Ravindra told the audience of students, teachers and educators that he has rid his house of all plastics and given up his car. The distinguished architect cycles his way in the city. "It is already late but still we can all do our bit in reducing carbon footprint," he exhorted the audience.

Philomena George, retired Physics lecturer, and founder of the NGO Power Nest that works for student empowerment, invited the guests and called upon everyone to contribute freely to ideas on how to work collectively for the benefit of students and society, while also addressing environmental concerns. "We cannot think that our action is small. Every drop in the ocean contributes to it," she said while thanking the Alliance Francaise and the president for providing the venue for the event which she promised was a seed for bigger things to come.

Ranjini Prabhu, Kannada poet and lecturer, and AIR drama artiste and singer, called upon people to make environment conservation a religion.
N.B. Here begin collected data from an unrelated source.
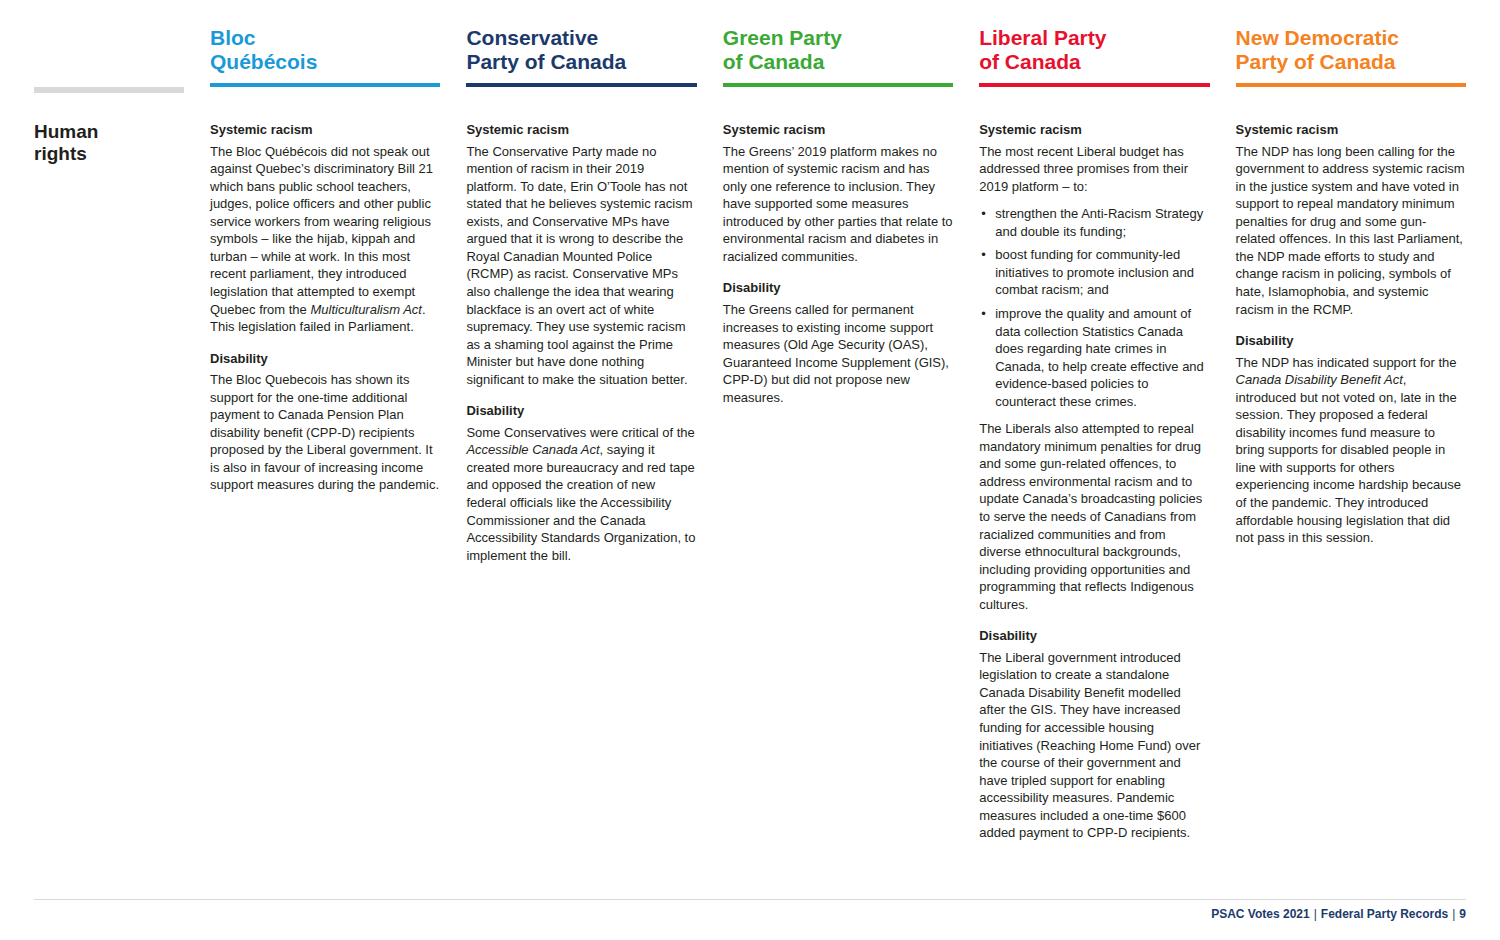Bloc
Québécois
Conservative
Party of Canada
Green Party
of Canada
Liberal Party
of Canada
New Democratic
Party of Canada
Human
rights
Systemic racism
The Bloc Québécois did not speak out against Quebec’s discriminatory Bill 21 which bans public school teachers, judges, police officers and other public service workers from wearing religious symbols – like the hijab, kippah and turban – while at work. In this most recent parliament, they introduced legislation that attempted to exempt Quebec from the Multiculturalism Act. This legislation failed in Parliament.
Disability
The Bloc Quebecois has shown its support for the one-time additional payment to Canada Pension Plan disability benefit (CPP-D) recipients proposed by the Liberal government. It is also in favour of increasing income support measures during the pandemic.
Systemic racism
The Conservative Party made no mention of racism in their 2019 platform. To date, Erin O’Toole has not stated that he believes systemic racism exists, and Conservative MPs have argued that it is wrong to describe the Royal Canadian Mounted Police (RCMP) as racist. Conservative MPs also challenge the idea that wearing blackface is an overt act of white supremacy. They use systemic racism as a shaming tool against the Prime Minister but have done nothing significant to make the situation better.
Disability
Some Conservatives were critical of the Accessible Canada Act, saying it created more bureaucracy and red tape and opposed the creation of new federal officials like the Accessibility Commissioner and the Canada Accessibility Standards Organization, to implement the bill.
Systemic racism
The Greens’ 2019 platform makes no mention of systemic racism and has only one reference to inclusion. They have supported some measures introduced by other parties that relate to environmental racism and diabetes in racialized communities.
Disability
The Greens called for permanent increases to existing income support measures (Old Age Security (OAS), Guaranteed Income Supplement (GIS), CPP-D) but did not propose new measures.
Systemic racism
The most recent Liberal budget has addressed three promises from their 2019 platform – to:
strengthen the Anti-Racism Strategy and double its funding;
boost funding for community-led initiatives to promote inclusion and combat racism; and
improve the quality and amount of data collection Statistics Canada does regarding hate crimes in Canada, to help create effective and evidence-based policies to counteract these crimes.
The Liberals also attempted to repeal mandatory minimum penalties for drug and some gun-related offences, to address environmental racism and to update Canada’s broadcasting policies to serve the needs of Canadians from racialized communities and from diverse ethnocultural backgrounds, including providing opportunities and programming that reflects Indigenous cultures.
Disability
The Liberal government introduced legislation to create a standalone Canada Disability Benefit modelled after the GIS. They have increased funding for accessible housing initiatives (Reaching Home Fund) over the course of their government and have tripled support for enabling accessibility measures. Pandemic measures included a one-time $600 added payment to CPP-D recipients.
Systemic racism
The NDP has long been calling for the government to address systemic racism in the justice system and have voted in support to repeal mandatory minimum penalties for drug and some gun-related offences. In this last Parliament, the NDP made efforts to study and change racism in policing, symbols of hate, Islamophobia, and systemic racism in the RCMP.
Disability
The NDP has indicated support for the Canada Disability Benefit Act, introduced but not voted on, late in the session. They proposed a federal disability incomes fund measure to bring supports for disabled people in line with supports for others experiencing income hardship because of the pandemic. They introduced affordable housing legislation that did not pass in this session.
PSAC Votes 2021|Federal Party Records|9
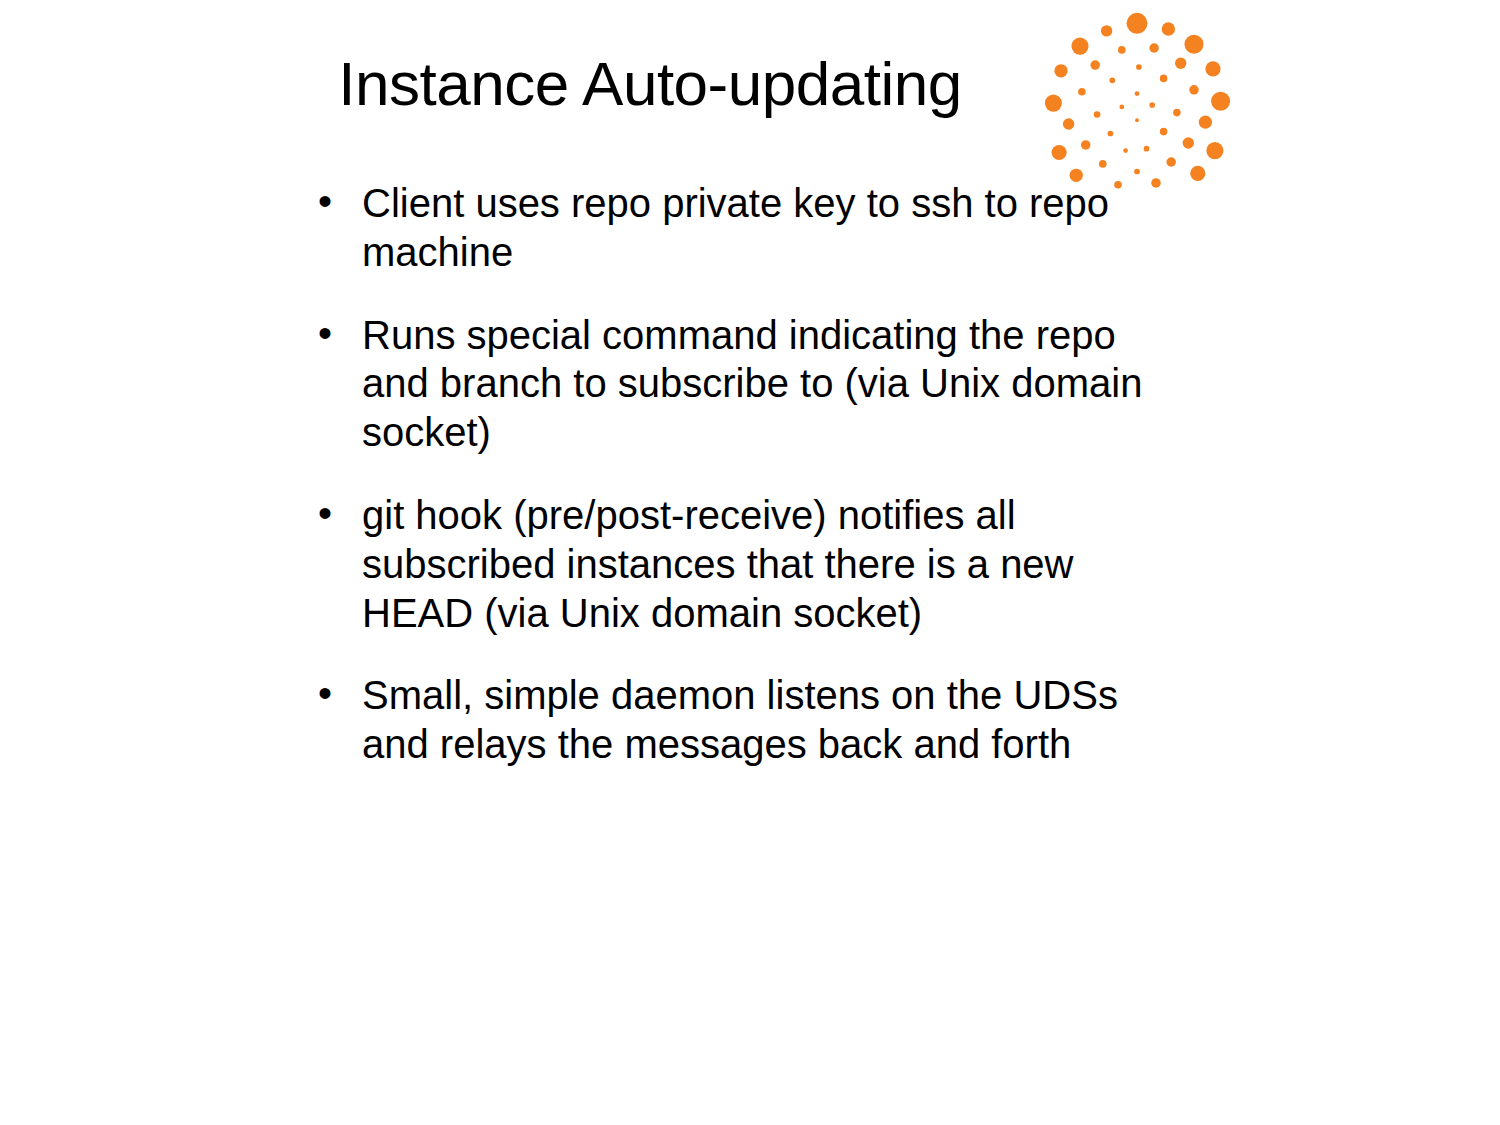Instance Auto-updating
Client uses repo private key to ssh to repo machine
Runs special command indicating the repo and branch to subscribe to (via Unix domain socket)
git hook (pre/post-receive) notifies all subscribed instances that there is a new HEAD (via Unix domain socket)
Small, simple daemon listens on the UDSs and relays the messages back and forth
Sanjeev Singh, alumnus of IIT-Delhi and director of SAS Precision Engineering, a manufacture unit of high precision parts for aerospace and automobiles, posed the question to the audience on why we need to save the environment. "Questioning is important before you set out on action. We obviously need to do it for ourselves. There have been five mass extinctions already and at least two were connected to carbon," said the science enthusiast who is passionate about the environment and has worked on the plastic problem. Plastic has a lot of chemicals which can leach into the soil from landfills and get into our food chain, he warned.

He too noted how things were in a bad shape but collective action can reverse it. He called upon mindful use of resources, involving the 3RS to reduce, reuse and recycle and asked youth to at least sensitise people, if not directly involved in action.

Home-schooled Austin, all of 9 years, and author of couple of books, spoke on the bad practices of humans impacting environment and the effect of greenhouse warming. Students Uzma, Razhiqha and friends expressed gratitude to farmers in a letter they had coined while two other students presented a chart on how to protect the environment.

Some of the speakers touched upon the pollution on Everest and in our oceans, citing Unesco predictions that there will be more plastic than fish by 2050. They called upon youth to join local green groups and spread awareness while also taking part in collective actions. The event saw participants engaged in a guided earth meditation that affirmed gratitude to the planet for sustaining life.